Phase 4: Validate, Repair, Verify

Run this mandatory validation loop before finalizing:

Validate each doc against references/inquiry-checkpoints.md.
For each non-trivial claim, confirm at least one evidence reference exists.
If any required section is missing or unsupported:

Fix the document.
Re-run validation.

Repeat until all seven docs pass.

Then present a summary of all seven documents, list every [ASK USER] item as a numbered question, and highlight any Intent vs. Reality divergences from Phase 1.

Validation pass criteria:

No unsupported claims.
No empty required sections.
Unknowns use [TODO] rather than assumptions.
Team-intent gaps are explicitly marked [ASK USER].

Gotchas

Monorepos: Root package.json may have no source — check for workspaces, packages/, or apps/ directories. Each workspace may have independent dependencies and conventions. Map each sub-package separately.

Outdated README: README often describes intended architecture, not the current one. Cross-reference with actual file structure before treating any README claim as fact.

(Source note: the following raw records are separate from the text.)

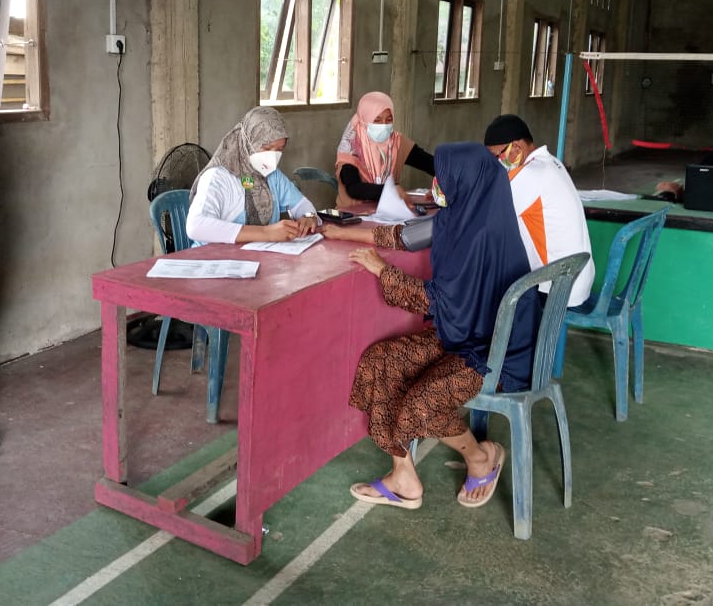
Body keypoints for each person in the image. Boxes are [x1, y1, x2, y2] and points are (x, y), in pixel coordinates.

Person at [321, 143, 542, 509]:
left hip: (493, 351)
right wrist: (340, 233)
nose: (436, 184)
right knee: (381, 360)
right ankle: (403, 475)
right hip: (464, 331)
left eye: (442, 177)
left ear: (464, 182)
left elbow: (435, 302)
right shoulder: (466, 216)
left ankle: (480, 457)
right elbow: (403, 236)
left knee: (421, 405)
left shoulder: (481, 236)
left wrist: (384, 271)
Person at [483, 114, 596, 308]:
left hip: (559, 288)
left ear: (516, 147)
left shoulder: (530, 174)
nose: (495, 163)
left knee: (487, 292)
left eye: (496, 156)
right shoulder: (551, 163)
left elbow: (486, 214)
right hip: (576, 279)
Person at [186, 106, 319, 244]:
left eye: (279, 150)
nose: (273, 156)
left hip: (257, 254)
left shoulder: (273, 176)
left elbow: (302, 205)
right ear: (247, 142)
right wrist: (266, 233)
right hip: (213, 256)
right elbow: (196, 226)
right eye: (266, 148)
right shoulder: (217, 177)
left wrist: (309, 217)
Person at [335, 91, 435, 208]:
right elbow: (354, 188)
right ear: (364, 119)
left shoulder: (396, 142)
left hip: (388, 211)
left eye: (389, 120)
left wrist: (440, 186)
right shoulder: (351, 146)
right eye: (377, 120)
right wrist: (389, 190)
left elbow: (430, 164)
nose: (383, 125)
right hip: (353, 213)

TypeScript path aliases: tsconfig.json paths config means imports like @/foo don't map directly to the filesystem. Map aliases to real paths before documenting structure.

Generated/compiled output: Never document patterns from dist/, build/, generated/, .next/, out/, or __pycache__/. These are artefacts — document source conventions only.

.env.example reveals required config: Secrets are never committed. Read .env.example, .env.template, or .env.sample to discover required environment variables.

devDependencies ≠ production stack: Only dependencies (or equivalent, e.g. [tool.poetry.dependencies]) runs in production. Document linters, formatters, and test frameworks separately as dev tooling.

Test TODOs ≠ production debt: TODOs inside test/, tests/, __tests__/, or spec/ are coverage gaps, not production technical debt. Separate them in CONCERNS.md.

High-churn files = fragile areas: Files appearing most in recent git history have the highest modification rate and likely hidden complexity. Always note them in CONCERNS.md.

Anti-Patterns

❌ Don't	✅ Do instead
"Uses Clean Architecture with Domain/Data layers." (when no such directories exist)	State only what directory structure actually shows.
"This is a Next.js project." (without checking `package.json`)	Check `dependencies` first. State what's actually there.
Guess the database from a variable name like `dbUrl`	Check manifest for `pg`, `mysql2`, `mongoose`, `prisma`, etc.
Document `dist/` or `build/` naming patterns as conventions	Source files only.

Enhanced Scan Output Sections

The scan.py script now produce the following sections in addition to the original output:

CODE METRICS — Total files, lines of code by language, largest files (complexity signals)
CI/CD PIPELINES — Detected GitHub Actions, GitLab CI, Jenkins, CircleCI, etc.
CONTAINERS & ORCHESTRATION — Docker, Docker Compose, Kubernetes, Vagrant configs
SECURITY & COMPLIANCE — Snyk, Dependabot, SECURITY.md, SBOM, security policies
PERFORMANCE & TESTING — Benchmark configs, profiling markers, load testing tools

Use these sections during Phase 2 to inform investigation questions and identify tool-specific patterns.

Bundled Assets

Asset	When to load
`scripts/scan.py`	Phase 1 — run first, before reading any code (Python 3.8+ required)

Template usage mode:

Default mode: complete only the "Core Sections (Required)" in each template.
Extended mode: add optional sections only when the repo complexity justifies them.